Belgium has one of the highest income tax burdens in the OECD. For an average employee earning €50,000 gross annually in Brussels, the effective total deduction rate including ONSS and withholding tax is approximately 40 to 45%. The Belgian tax calculator above computes this precisely based on the employee's exact gross salary, family status, and region. Key points:
- Employee ONSS: 13.07% flat on all gross salary
- Federal income tax: 25% to 50% progressive on net taxable income
- Regional surcharge: 7% to 8.9% on top of federal tax
- Special social security contribution: up to €60.94/month income-dependent
Minimum Wage in Belgium
Belgium has a statutory national minimum wage set by the Conseil National du Travail / Nationale Arbeidsraad (CNT/NAR). As of 2026, the minimum wage in Belgium (RMMMG / GGMMI) is €2,070.48 per month for adult workers. This is among the highest statutory minimum wages in the European Union. Many sectors have higher minimums set by their applicable Joint Committee collective agreement. Belgium does not have an hourly minimum wage, the statutory floor is expressed monthly.
Average Net Salary in Belgium
The average gross salary in Belgium is approximately €45,000 to €55,000 per year across all sectors.
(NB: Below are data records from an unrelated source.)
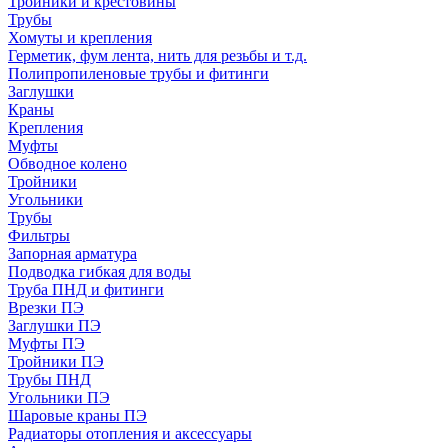
Тройники и крестовины
Трубы
Хомуты и крепления
Герметик, фум лента, нить для резьбы и т.д.
Полипропиленовые трубы и фитинги
Заглушки
Краны
Крепления
Муфты
Обводное колено
Тройники
Угольники
Трубы
Фильтры
Запорная арматура
Подводка гибкая для воды
Труба ПНД и фитинги
Врезки ПЭ
Заглушки ПЭ
Муфты ПЭ
Тройники ПЭ
Трубы ПНД
Угольники ПЭ
Шаровые краны ПЭ
Радиаторы отопления и аксессуары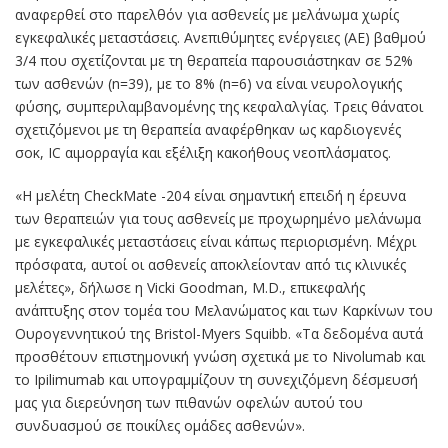
αναφερθεί στο παρελθόν για ασθενείς με μελάνωμα χωρίς
εγκεφαλικές μεταστάσεις. Ανεπιθύμητες ενέργειες (AE) βαθμού
3/4 που σχετίζονται με τη θεραπεία παρουσιάστηκαν σε 52%
των ασθενών (n=39), με το 8% (n=6) να είναι νευρολογικής
φύσης, συμπεριλαμβανομένης της κεφαλαλγίας. Τρεις θάνατοι
σχετιζόμενοι με τη θεραπεία αναφέρθηκαν ως καρδιογενές
σοκ, IC αιμορραγία και εξέλιξη κακοήθους νεοπλάσματος.
«Η μελέτη CheckMate -204 είναι σημαντική επειδή η έρευνα
των θεραπειών για τους ασθενείς με προχωρημένο μελάνωμα
με εγκεφαλικές μεταστάσεις είναι κάπως περιορισμένη. Μέχρι
πρόσφατα, αυτοί οι ασθενείς αποκλείονταν από τις κλινικές
μελέτες», δήλωσε η Vicki Goodman, M.D., επικεφαλής
ανάπτυξης στον τομέα του Μελανώματος και των Καρκίνων του
Ουρογεννητικού της Bristol-Myers Squibb. «Τα δεδομένα αυτά
προσθέτουν επιστημονική γνώση σχετικά με το Nivolumab και
το Ipilimumab και υπογραμμίζουν τη συνεχιζόμενη δέσμευσή
μας για διερεύνηση των πιθανών οφελών αυτού του
συνδυασμού σε ποικίλες ομάδες ασθενών».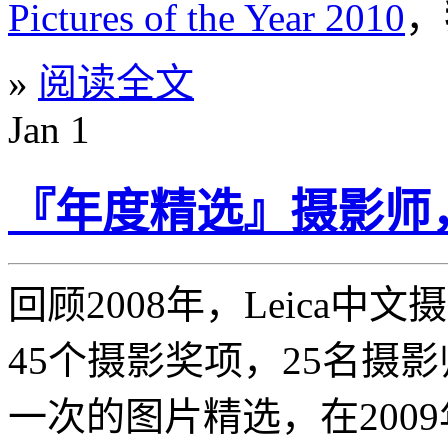
Pictures of the Year 2010
，
»
阅读全文
Jan
1
『年度精选』摄影师
回顾2008年，Leica中
45个摄影奖项，25名摄影
一次的图片精选，在200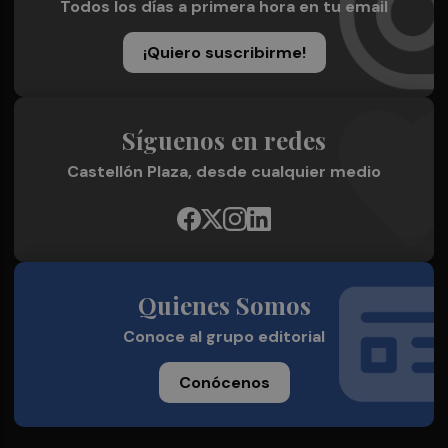
Todos los días a primera hora en tu email
¡Quiero suscribirme!
Síguenos en redes
Castellón Plaza, desde cualquier medio
Quienes Somos
Conoce al grupo editorial
Conócenos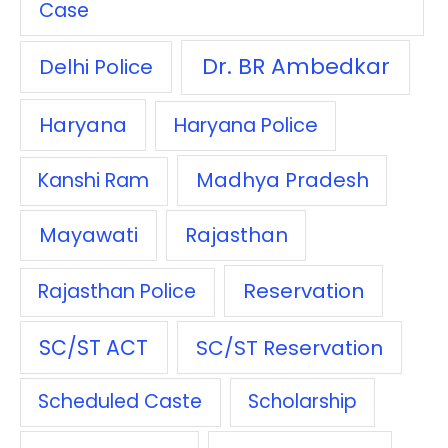
Case
Dr. BR Ambedkar
Delhi Police
Haryana
Haryana Police
Madhya Pradesh
Kanshi Ram
Mayawati
Rajasthan
Reservation
Rajasthan Police
SC/ST ACT
SC/ST Reservation
Scheduled Caste
Scholarship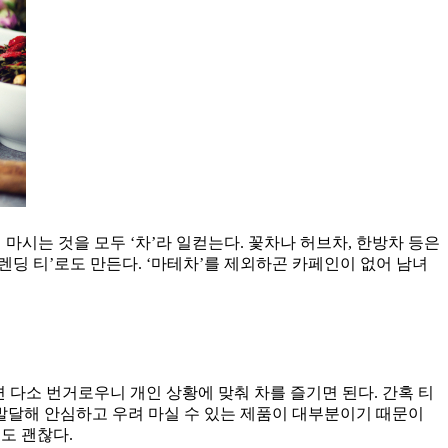
공해 마시는 것을 모두 ‘차’라 일컫는다. 꽃차나 허브차, 한방차 등은
‘블렌딩 티’로도 만든다. ‘마테차’를 제외하곤 카페인이 없어 남녀
 다소 번거로우니 개인 상황에 맞춰 차를 즐기면 된다. 간혹 티
 발달해 안심하고 우려 마실 수 있는 제품이 대부분이기 때문이
도 괜찮다.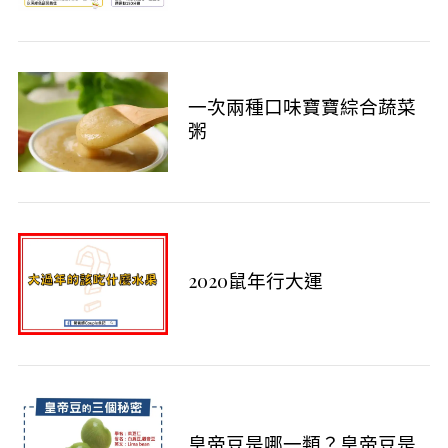
一次兩種口味寶寶綜合蔬菜
粥
2020鼠年行大運
皇帝豆是哪一類？皇帝豆是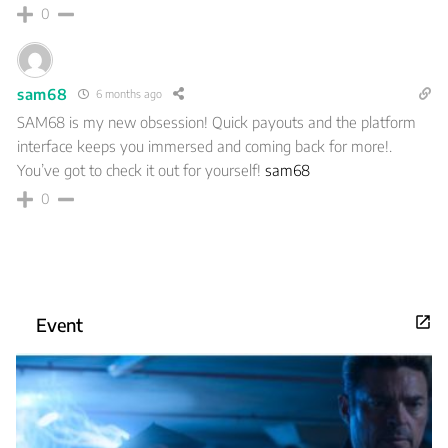
0
sam68
6 months ago
SAM68 is my new obsession! Quick payouts and the platform
interface keeps you immersed and coming back for more!.
You’ve got to check it out for yourself!
sam68
0
Event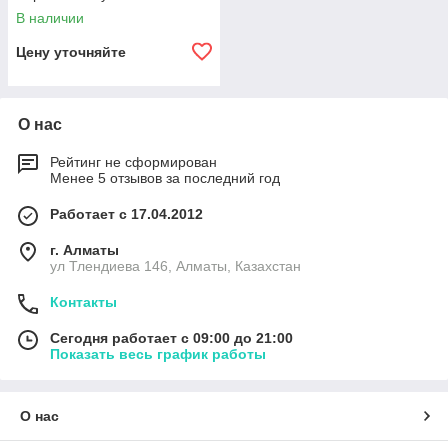
пластиковой
В наличии
Цену уточняйте
О нас
Рейтинг не сформирован
Менее 5 отзывов за последний год
Работает с 17.04.2012
г. Алматы
ул Тлендиева 146, Алматы, Казахстан
Контакты
Сегодня работает с 09:00 до 21:00
Показать весь график работы
О нас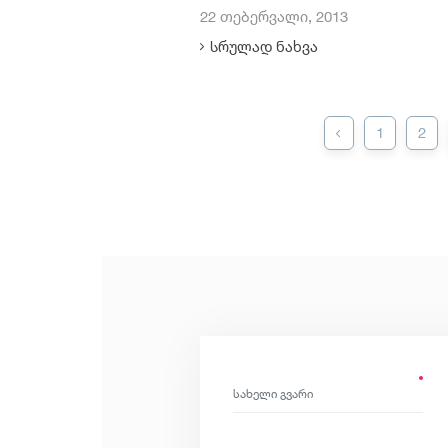
22 თებერვალი, 2013
სრულად ნახვა
1
2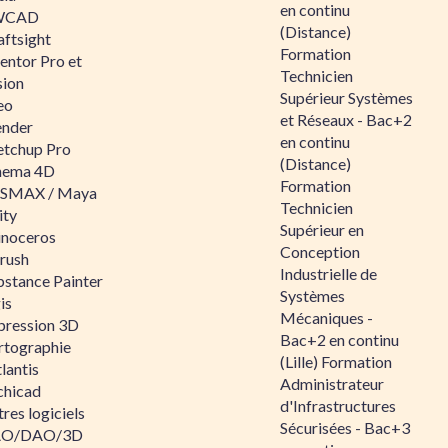
en continu
WCAD
(Distance)
aftsight
Formation
entor Pro et
Technicien
sion
Supérieur Systèmes
eo
et Réseaux - Bac+2
ender
en continu
etchup Pro
(Distance)
nema 4D
Formation
SMAX / Maya
Technicien
ity
Supérieur en
inoceros
Conception
rush
Industrielle de
bstance Painter
Systèmes
is
Mécaniques -
pression 3D
Bac+2 en continu
rtographie
(Lille) Formation
lantis
Administrateur
chicad
d'Infrastructures
res logiciels
Sécurisées - Bac+3
O/DAO/3D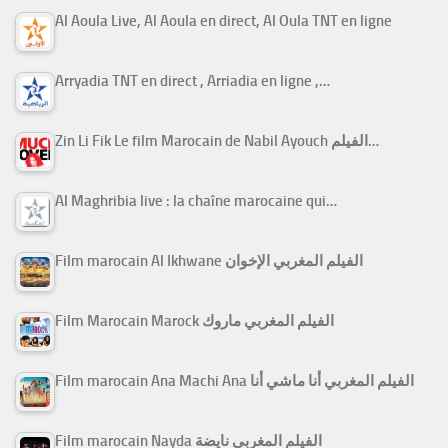
Al Aoula Live, Al Aoula en direct, Al Oula TNT en ligne
Arryadia TNT en direct , Arriadia en ligne ,…
Zin Li Fik Le film Marocain de Nabil Ayouch الفيلم…
Al Maghribia live : la chaîne marocaine qui…
Film marocain Al Ikhwane الفيلم المغربي الإخوان
Film Marocain Marock الفيلم المغربي ماروك
Film marocain Ana Machi Ana الفيلم المغربي أنا ماشي أنا
Film marocain Nayda الفيلم المغربي نايضة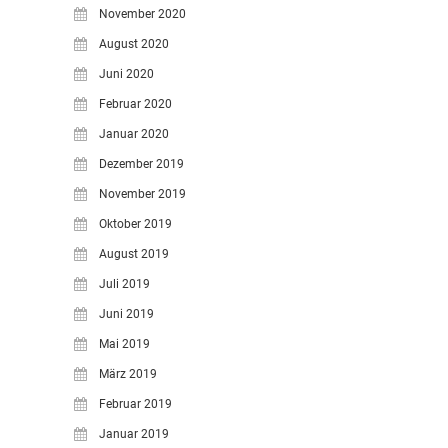
November 2020
August 2020
Juni 2020
Februar 2020
Januar 2020
Dezember 2019
November 2019
Oktober 2019
August 2019
Juli 2019
Juni 2019
Mai 2019
März 2019
Februar 2019
Januar 2019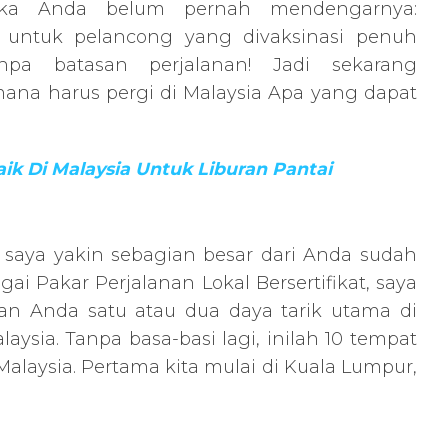
a Anda belum pernah mendengarnya:
a untuk pelancong yang divaksinasi penuh
npa batasan perjalanan! Jadi sekarang
ana harus pergi di Malaysia Apa yang dapat
aik Di Malaysia Untuk Liburan Pantai
 saya yakin sebagian besar dari Anda sudah
agai Pakar Perjalanan Lokal Bersertifikat, saya
gan Anda satu atau dua daya tarik utama di
aysia. Tanpa basa-basi lagi, inilah 10 tempat
Malaysia. Pertama kita mulai di Kuala Lumpur,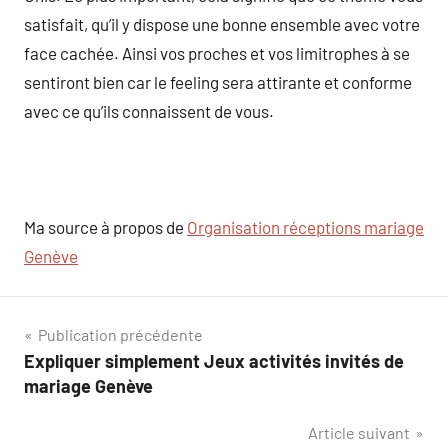
satisfait, qu’il y dispose une bonne ensemble avec votre
face cachée. Ainsi vos proches et vos limitrophes à se
sentiront bien car le feeling sera attirante et conforme
avec ce qu’ils connaissent de vous.
Ma source à propos de
Organisation réceptions mariage
Genève
Navigation
Publication précédente
Expliquer simplement Jeux activités invités de
de
mariage Genève
l’article
Article suivant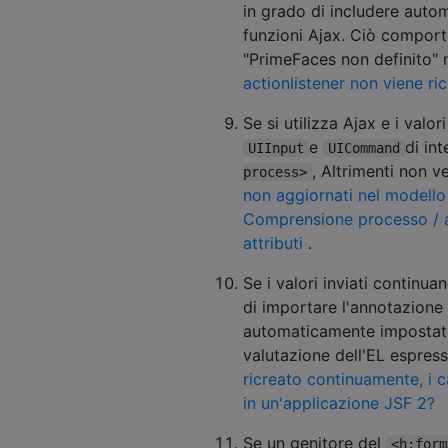
in grado di includere auto
funzioni Ajax. Ciò comport
"PrimeFaces non definito" 
actionlistener non viene ri
Se si utilizza Ajax e i valor
e
di in
UIInput
UICommand
, Altrimenti non v
process>
non aggiornati nel modell
Comprensione processo / a
attributi
.
Se i valori inviati continu
di importare l'annotazione 
automaticamente impostato
valutazione dell'EL espress
ricreato continuamente, i c
in un'applicazione JSF 2?
Se un genitore del
<h:form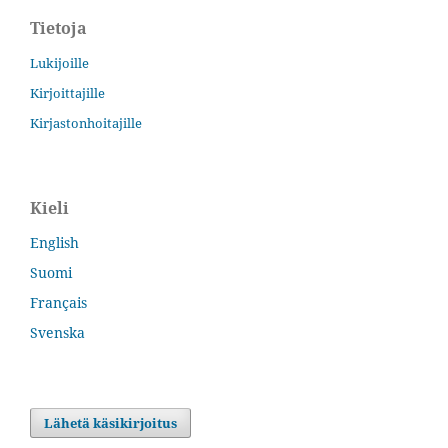
Tietoja
Lukijoille
Kirjoittajille
Kirjastonhoitajille
Kieli
English
Suomi
Français
Svenska
Lähetä käsikirjoitus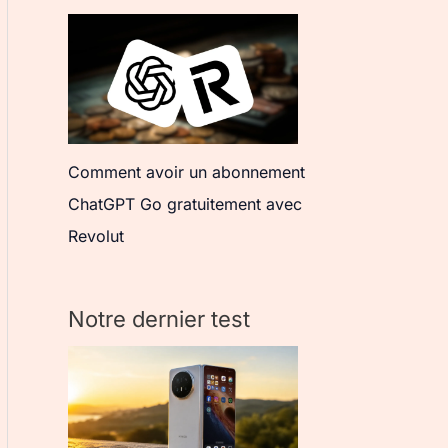
Comment avoir un abonnement
ChatGPT Go gratuitement avec
Revolut
Notre dernier test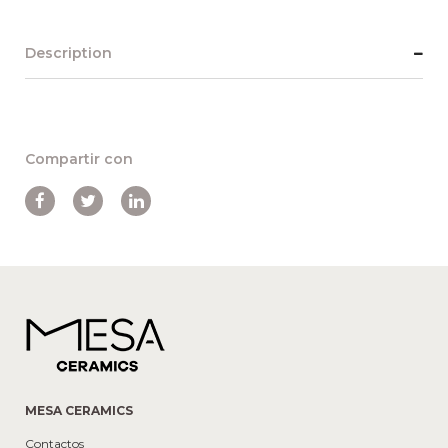
Description
Compartir con
MESA CERAMICS
Contactos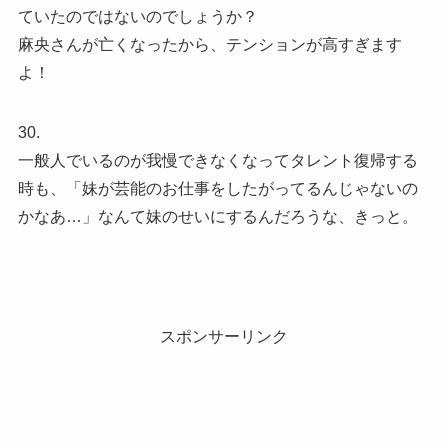
ていたのではないのでしょうか？
麻央さんが亡くなったから、テンションが高すぎます
よ！
30.
一般人でいるのが我慢できなくなってタレント復帰する
時も、「妹が芸能のお仕事をしたがってるんじゃないの
かなあ…」なんて妹のせいにするんだろうな、きっと。
スポンサーリンク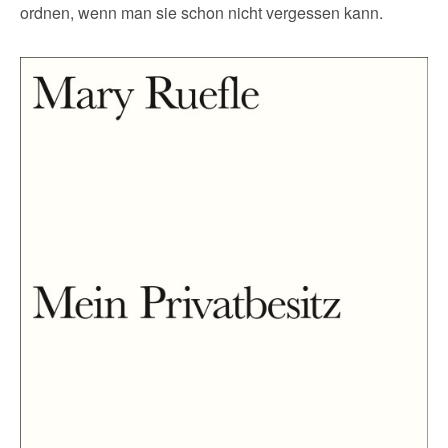
ordnen, wenn man sie schon nicht vergessen kann.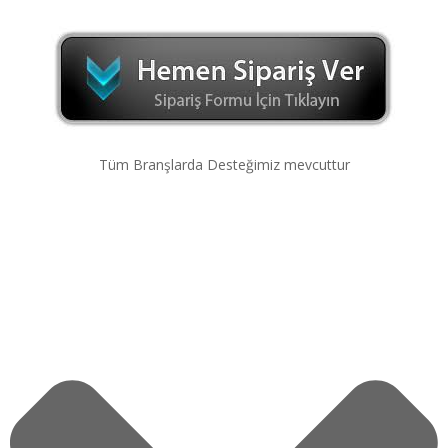
Tüm Branşlarda Desteğimiz mevcuttur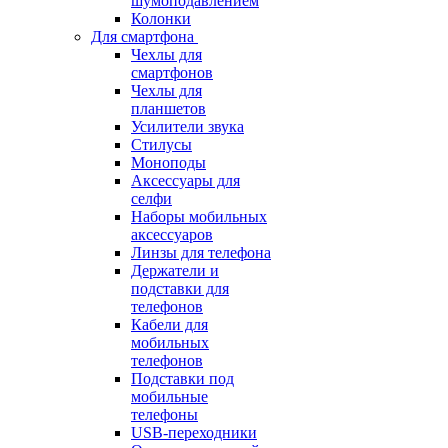
шумоподавлением
Колонки
Для смартфона
Чехлы для
смартфонов
Чехлы для
планшетов
Усилители звука
Стилусы
Моноподы
Аксессуары для
селфи
Наборы мобильных
аксессуаров
Линзы для телефона
Держатели и
подставки для
телефонов
Кабели для
мобильных
телефонов
Подставки под
мобильные
телефоны
USB-переходники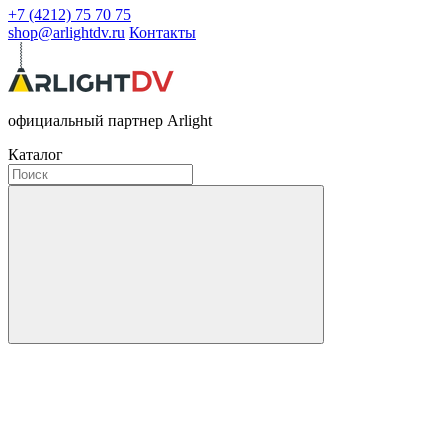
+7 (4212) 75 70 75
shop@arlightdv.ru
Контакты
официальный партнер Arlight
Каталог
After ONSS contributions and withholding tax for a single employee in Brussels, this translates to a net take-home of roughly €28,000 to €33,000 annually, approximately €2,300 to €2,750 per month. Belgium salary levels vary significantly by sector and region, financial services, pharmaceuticals, and technology sectors in Brussels and Antwerp typically pay 25 to 50% above the national average. The net salary Belgium figure can look significantly lower than in neighbouring countries due to Belgium's high tax wedge, making gross salary comparisons across borders essential for recruiters.